*** GIVEN INFORMATION Section Begins ***
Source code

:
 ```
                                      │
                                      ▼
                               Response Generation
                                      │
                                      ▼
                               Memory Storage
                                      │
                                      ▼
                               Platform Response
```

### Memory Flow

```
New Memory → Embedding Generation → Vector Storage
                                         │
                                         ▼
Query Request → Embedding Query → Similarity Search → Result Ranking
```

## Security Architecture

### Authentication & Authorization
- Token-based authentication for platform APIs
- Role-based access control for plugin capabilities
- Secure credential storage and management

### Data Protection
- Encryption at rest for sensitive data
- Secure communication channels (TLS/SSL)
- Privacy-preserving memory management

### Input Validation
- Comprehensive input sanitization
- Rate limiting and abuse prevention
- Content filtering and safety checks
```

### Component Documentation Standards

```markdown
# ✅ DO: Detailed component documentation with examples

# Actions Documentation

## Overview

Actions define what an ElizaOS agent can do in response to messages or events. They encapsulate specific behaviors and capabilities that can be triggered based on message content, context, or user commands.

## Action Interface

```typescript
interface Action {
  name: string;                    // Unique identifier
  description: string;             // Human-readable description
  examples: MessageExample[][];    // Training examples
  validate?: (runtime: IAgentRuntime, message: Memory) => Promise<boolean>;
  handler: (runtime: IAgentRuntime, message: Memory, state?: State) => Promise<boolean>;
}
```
*** GIVEN INFORMATION Section Ends ***
**PROBLEM STATEMENT**
Return exactly the opening lines of the listing above, ending with the line that has "- Encryption at rest for sensitive data".

**SOLUTION TO THE EXERCISE**
Source code

:
 ```
                                      │
                                      ▼
                               Response Generation
                                      │
                                      ▼
                               Memory Storage
                                      │
                                      ▼
                               Platform Response
```

### Memory Flow

```
New Memory → Embedding Generation → Vector Storage
                                         │
                                         ▼
Query Request → Embedding Query → Similarity Search → Result Ranking
```

## Security Architecture

### Authentication & Authorization
- Token-based authentication for platform APIs
- Role-based access control for plugin capabilities
- Secure credential storage and management

### Data Protection
- Encryption at rest for sensitive data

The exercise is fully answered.